Is it wiser to opt for bond refinancing and wait it out?
Pessimism is a horrible thing, but that's precisely the mindset of the power players in the insurance industry at the moment.
Sitting in at the Insurance Times Global Leaders Forum, I was struck by the tough road ahead for the insurance industry. Willis president Grahame Millwater said the megabroker was braced for rates scrapping around the bottom for the next two years.
Eamonn Flanagan, director at Shore Capital Stockbrokers, believes some of the smaller insurers face a squeeze on capital ahead of Solvency II in 2012.
Most striking for me, however, was the views of Lloyds TSB Corporate Market's head of insurance, Bill Cooper. He said the whole corporate world, including insurance, would feel pressure from banks seeking refinancing on loans handed out during the boom years.

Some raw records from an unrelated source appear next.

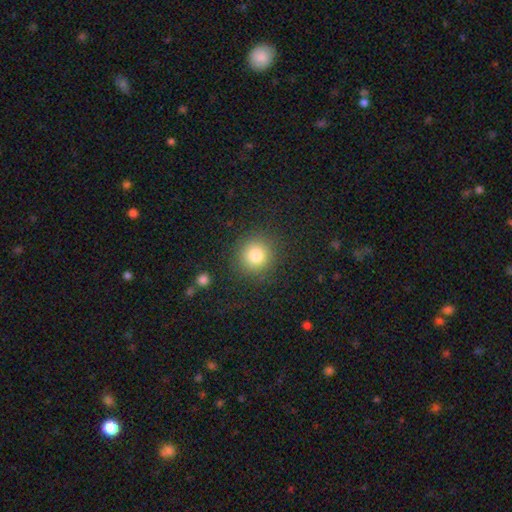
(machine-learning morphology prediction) smooth_or_featured: smooth (p=0.81) [alt: star or artifact p=0.12]
how_rounded: round (p=0.93) [alt: in between p=0.06]
merging: none (p=0.88) [alt: minor disturbance p=0.07]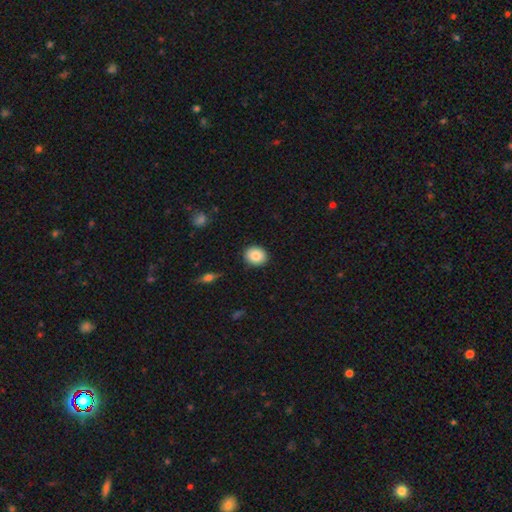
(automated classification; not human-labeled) This is clearly a smooth galaxy (86%). How rounded: likely round (66%). Merging: clearly none (89%).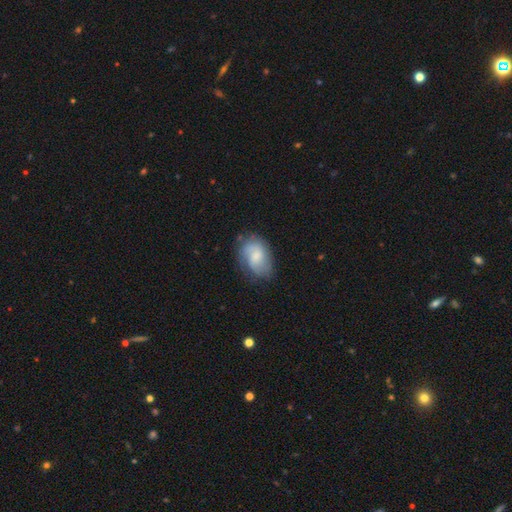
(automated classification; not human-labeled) Smooth or featured? smooth (51%)
How rounded? in between (79%)
Merging? none (61%)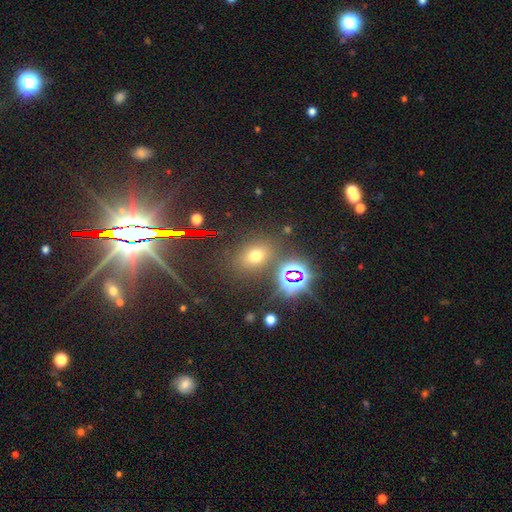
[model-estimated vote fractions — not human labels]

UK banks face a $1.2 trillion (£754bn) refinancing splurge by the end of 2012, according to a recent Bank of England Financial Stability report. Cooper said that pressure would fall on private equity and, in turn, the companies they have backed. Hence why there should be a wave of flotation, trade sales or mergers and acquisitions in the insurance sector by 2012.
But my gut feeling is that 2012 is going to be a tough time to divest, as the insurance industry is so tightly bound to the wider economic environment. With banks hoarding cash in the face of tighter capital requirements, such as Basel III, and also in order to buffer against defaults and loan rollovers, credit-restricted business face growth curbs. Throw in the impact of government austerity measures and lower household consumption, and it’s possible the economy faces years of slow growth or even a double-dip recession.
And let's not even go into Eurozone sovereign debt and unrealised European banking writedowns, which are likely to erode investor confidence further. It’s a grim environment and probably not one to start divesting in.
So why not opt for bond refinancing and wait a few years for the market to pick up? Cooper said the markets are "hot" at the moment and have an appetite for corporate bonds, emanating from insurance, that offer a stable return. The maturity could end as far away as 2017 and 2018.
Perhaps Cooper was waving the flag for his bank, which has expertise in this area, but even so, he was nonetheless convincing. Bond refinancing could well be the lifeboat in the storm.